Puerto Williams’a vardığımızda adeta terk edilmiş bir kasabayla karşılaşıyoruz. Kışın iyice bastırdığı bu mevsimde sokaklarda kimsecikler görünmüyor.
Tek tük geçen köpekler bile aceleleri varmış gibi hızlı hızlı yürüyerek, buz tutmuş sokak aralarında kayboluyorlar. Tek katlı evlerin bacalarından yükselen dumanlar olmasa, kasabanın boşaltılmış olacağını düşüneceğiz.
Ushuaia’ya gitmeye karar veriyoruz. Ancak rüzgâr batıdan fırtına şiddetinde esmeye devam ediyor. Üç gün sonra hava kararırken rüzgâr hafifliyor. Bu fırsatı kaçırmıyoruz. Çabucak tekne neta ediliyor. Koltuk halatlarını fora edip Beagle Kanalına çıkıyoruz.
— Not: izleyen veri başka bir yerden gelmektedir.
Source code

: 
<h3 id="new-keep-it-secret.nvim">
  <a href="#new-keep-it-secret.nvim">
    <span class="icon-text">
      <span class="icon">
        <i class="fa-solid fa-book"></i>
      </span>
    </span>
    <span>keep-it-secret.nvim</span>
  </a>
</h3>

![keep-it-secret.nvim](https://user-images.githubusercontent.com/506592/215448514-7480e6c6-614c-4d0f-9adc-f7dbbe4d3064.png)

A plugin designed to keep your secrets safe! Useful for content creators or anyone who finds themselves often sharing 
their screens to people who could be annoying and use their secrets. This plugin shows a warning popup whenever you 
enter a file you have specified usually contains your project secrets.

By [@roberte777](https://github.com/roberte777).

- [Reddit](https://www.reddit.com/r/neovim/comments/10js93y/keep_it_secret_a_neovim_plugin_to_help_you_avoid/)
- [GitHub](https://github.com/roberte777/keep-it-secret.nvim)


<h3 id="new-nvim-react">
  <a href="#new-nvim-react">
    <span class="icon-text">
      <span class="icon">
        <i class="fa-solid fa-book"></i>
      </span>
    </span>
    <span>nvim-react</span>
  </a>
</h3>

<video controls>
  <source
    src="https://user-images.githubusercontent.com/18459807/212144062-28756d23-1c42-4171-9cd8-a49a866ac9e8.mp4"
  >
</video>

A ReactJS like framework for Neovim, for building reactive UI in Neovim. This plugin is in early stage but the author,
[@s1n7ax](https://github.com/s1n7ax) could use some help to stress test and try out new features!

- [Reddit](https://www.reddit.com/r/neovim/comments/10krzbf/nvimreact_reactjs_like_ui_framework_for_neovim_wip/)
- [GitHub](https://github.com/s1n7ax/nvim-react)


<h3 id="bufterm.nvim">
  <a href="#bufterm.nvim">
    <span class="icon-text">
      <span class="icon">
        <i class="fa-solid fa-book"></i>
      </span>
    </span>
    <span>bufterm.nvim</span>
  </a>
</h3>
Ushuaia’daki yelken kulübünün iskelesine aborda olan Uzaklar II’ye aylar sonra ilk defa elektrik ve su bağlanıyor. Kablosuz internet sinyalleri kamarayı dolduruyor. Ancak karaya varmak bana iyi gelmiyor. Hemen o gün şiddetli bir gribe yakalanıp yatağa düşüyorum. Ne şans!.. Buzulların arasında yarı donmuş vaziyette haftalarca seyir yapmış, ama ikimiz de hastalanmamıştık. Neyse ki Sibel iyi… Yoksa kara bana dokunuyor mu?
Yattığım yerden akü problemimizle ilgili olarak web sitesine yollanan mesajları okuyorum. Bu tavsiyeler çok işimize yarayacak. En önemlisi de zor durumda arkamızda bize destek olacak birilerinin var olduğunu bilmek. Bu harika bir duygu… İlgisini esirgemeyen, yardımcı olmaya çalışan denizci dostlarımıza kalpten teşekkür ediyoruz.
Not: Bazı dostlar web sitesindeki iletişim adresimize de (osmanatasoy@superonline.com) e-posta yollamış olabilirler. Ancak bunları göremiyoruz. Superonline adresime bir şeyler olmuş. Son iki ay boyunca yeni hiç posta gelmediği gibi, eski tarihli tüm postalar da silinmiş. Superonline müşteri hizmetlerine yazdım, fakat henüz bir cevap gelmedi. Pek geleceğe de benzemiyor!